Frieden gegen Verantwortung
Irak: Bush will die Rückkehr der UNO um im Amt zu bleiben
Andreas Zumach
Die Bush-Administration war gewarnt. Schon im Frühsommer letzten Jahres
hatten Kenner der Lage im Irak vorausgesagt, es werde früher
oder später zum politischen Aufstand der Schiiten gegen die Besatzer
kommen. Dass dieser Widerstand sich an der Frage der Machtverteilung
im Irak entzünden würde, war absehbar, als Washingtons Irak-Statthalter
Paul Bremer im Herbst seinen Stufenplan für die teilweise Machtübergabe
an eine provisorische Regierung vorlegte, die weiterhin wesentlich
von den Besatzungsmächten kontrolliert werden sollte. Nun, da
Bush im Irak mit dem Rücken zur Wand steht, sollen ihm die Vereinten
Nationen die Wiederwahl im November sichern.
Nur darum geht es bei den Wünschen um eine Vermittlerrolle der
UNO und um die Rückkehr ihres humanitären Personals nach
Bagdad, die Bremer in New York dem UNO-Generalsekretär Kofi Annan
vorgetragen hat. Doch Annan sollte diesen Giftkelch zurückweisen
und stattdessen die Forderung nach allgemeinen, freien und geheimen
Wahlen im Irak bis spätestens Mitte des Jahres deutlich und öffentlich
unterstützen. Das sei aus "organisatorischen Gründen"

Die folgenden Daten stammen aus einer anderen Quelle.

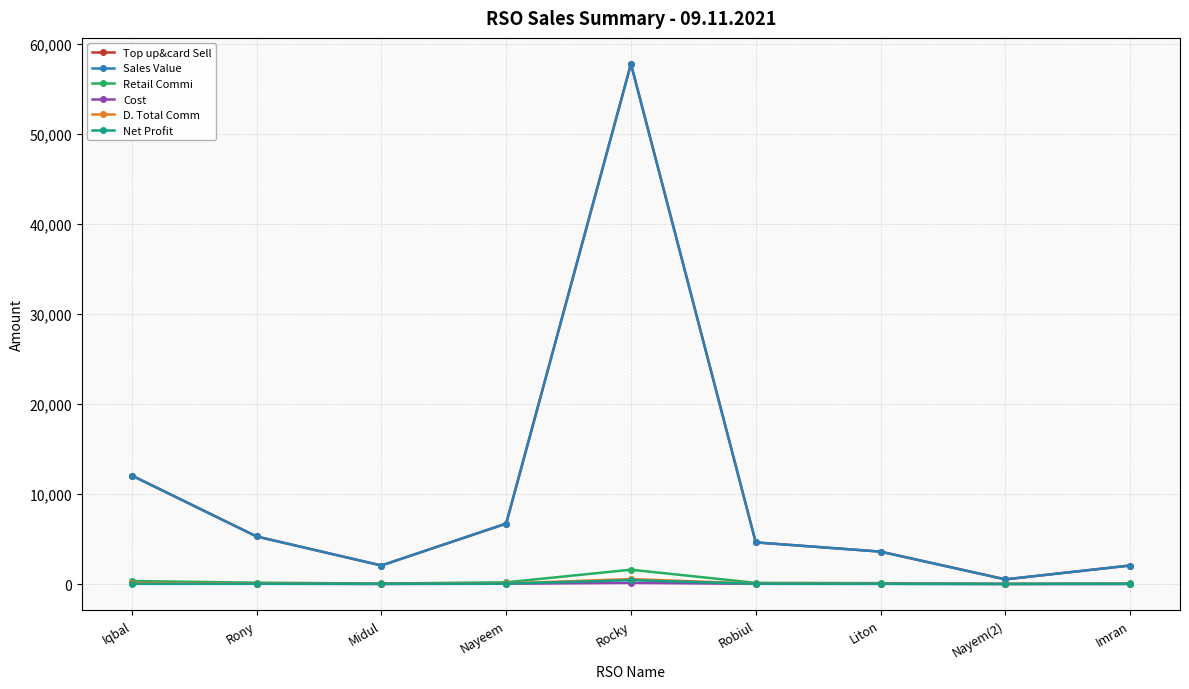

List the series in order of their peak value, lowest first.

Cost, Net Profit, D. Total Comm, Retail Commi, Top up&card Sell, Sales Value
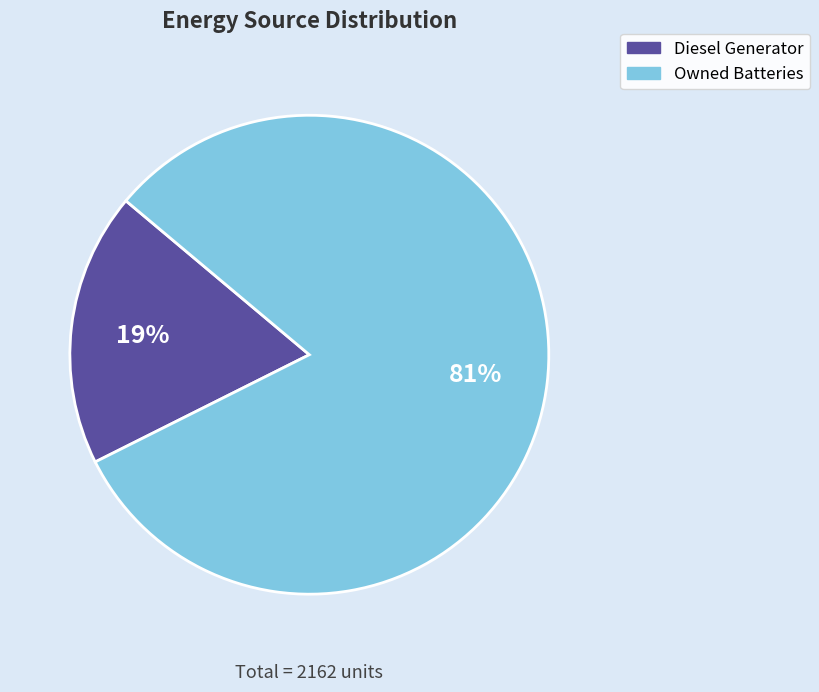

To the nearest percent, what is the average slice percentage?

50%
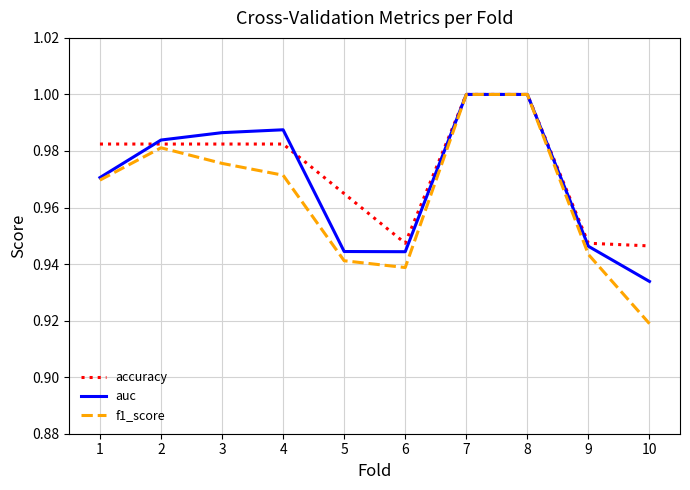

At which category does the chart reach its minimum across all series?

10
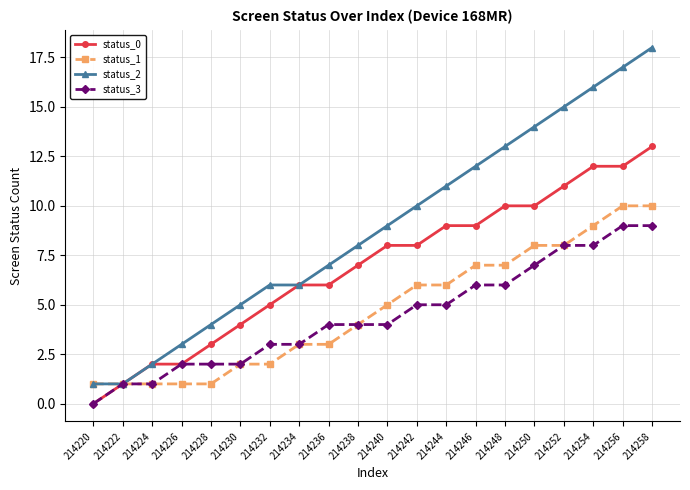

Which series has the largest total across all categories?

status_2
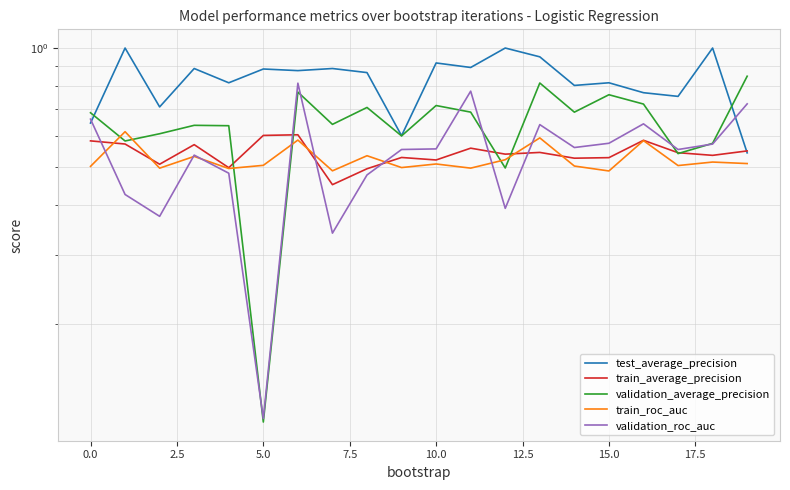

Rank the series by their maximum value, from lowest to highest.

train_average_precision, train_roc_auc, validation_roc_auc, validation_average_precision, test_average_precision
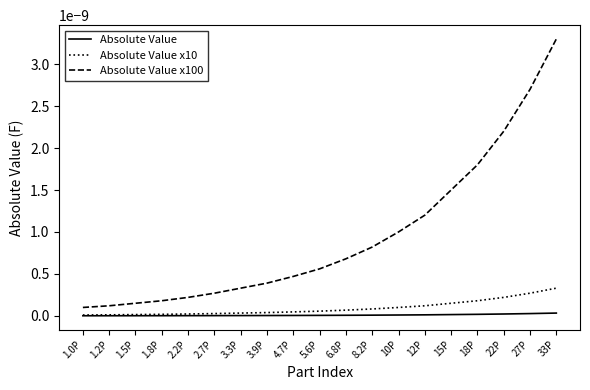

What is the label of the 2nd point from the right?

27P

nicht möglich, behaupten die Bush-Administration und ihre Vasallen
im Bagdader Regierungsrat. Doch das ist nur ein Vorwand, um eigene
Macht, Einfluss und Pfründe zu sichern.
Generalsekretär Annan sollte zugleich jegliche künftige
Rolle der UNO im Irak davon abhängig machen, dass der Weltorganisation
die volle Verantwortung für die gesamte Übergangszeit bis
zur Etablierung einer frei gewählten Regierung in Bagdad übertragen
wird. Zugleich müssen die Besatzungstruppen zumindest weitgehend
abziehen. Das ist unverändert das einzige Szenario, das zumindest
die Chance auf eine Befriedung und Stabilisierung der Situation im
Irak enthält.
Und erst nach einer zumindest deutlichen Verbesserung der Sicherheitslage
kann realistischerweise mit einer Wiederaufnahme der humanitären
Arbeit der UNO im Irak gerechnet werden. Denn in dieser Frage sind
Annan seit den Anschlägen auf die Bagdader UNO-Zentrale im Herbst
letzten Jahres die Hände gebunden - durch seine Mitarbeiter,
die seinerzeit den Abzug des UNO-Personals erzwungen hatten.